Maha
Hortum Üniversitesi Öğrencisi
ÖZGÜR OLUP OLMADIĞINIZ, ÖZGÜRLÜKTEN NE ANLADIĞINIZA BAĞLI…
Maha ile, diplomat hanımlarının bizi davet ettikleri bir toplantıda karşılaştık. O bir diplomat çocuğuydu. Uzun süre Dubai’de kalmış ve Amerikan eğitiminin verildiği bir okulda okumuştu.
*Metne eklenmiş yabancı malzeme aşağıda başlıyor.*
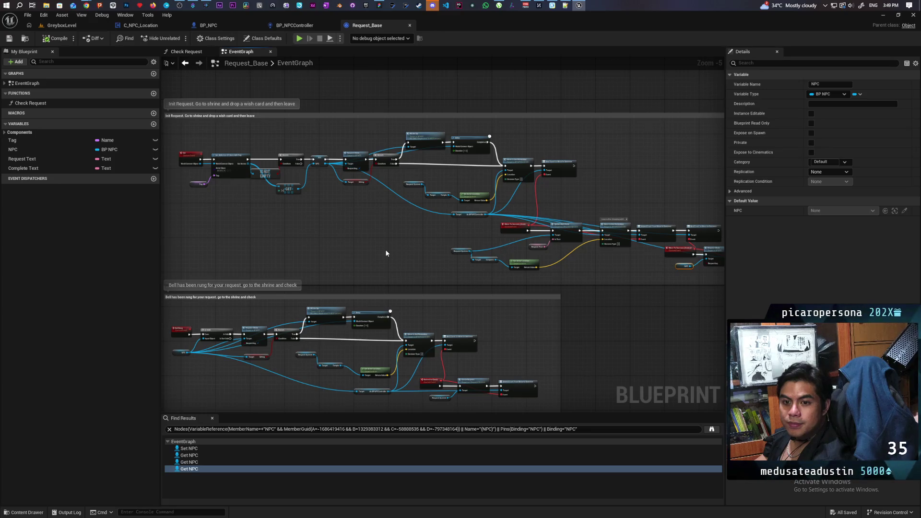
scroll(380, 248, down, 2)
click(444, 346)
Mükemmel bir İngilizce’si vardı. Üst sınıf ailelerin çocukları ile röportaj yapmak pek âdetimiz değildir fakat Maha, genç yaşına rağmen parlak zekâsı; olaylara, dünyaya, İslâm’a bakışı ve dürüstlüğüyle bizi epeyce etkiledi. Hortum Üniversitenin bahçesinde gruplar hâlinde toplanmış öğrenciler halkaların ortasında ateşli bir şekilde hükümeti eleştiren konuşmacıları dinliyor, tezahürat yapıyor, bazen de alkışlıyorlardı. Her bir halkada farklı şeyler eleştiriliyordu. Bir tanesinde cumhurbaşkanı Ömer Beşir’le açıkça dalga geçiliyor, diğerinde ise ülkenin üçe bölünmesi gerektiğini savunuluyordu. Her cuma yapılan ve oldukça sert açılımları olan bu tartışmalar, üniversite yönetimi tarafından da engellenmiyordu. Bütün bunları gördükten sonra etrafındaki baskıcı devletlerin arasında Sudan’ın ilginç bir demokrasi örneği olduğunu düşündük. Bu arada Maha bize Sudan’da düşünce özgürlüğü olduğunu anlatmaya çalışıyordu. Tam da bu sırada bir öğrenci yanımıza gelerek bunun tam tersi bir iddia ile geçen sene soruşturma geçiren bir arkadaşını örnek gösterince Maha ve öğrenciler arasında başka bir tartışma da başlamış oldu. Ne olursa olsun, Sudan’da karşılaştığımız gençlerdeki dinamizm, entelektüel düşünceye yatkınlık ve dünyayı anlama çabasını gelişmiş birçok İslâm ülkesinde göremedik.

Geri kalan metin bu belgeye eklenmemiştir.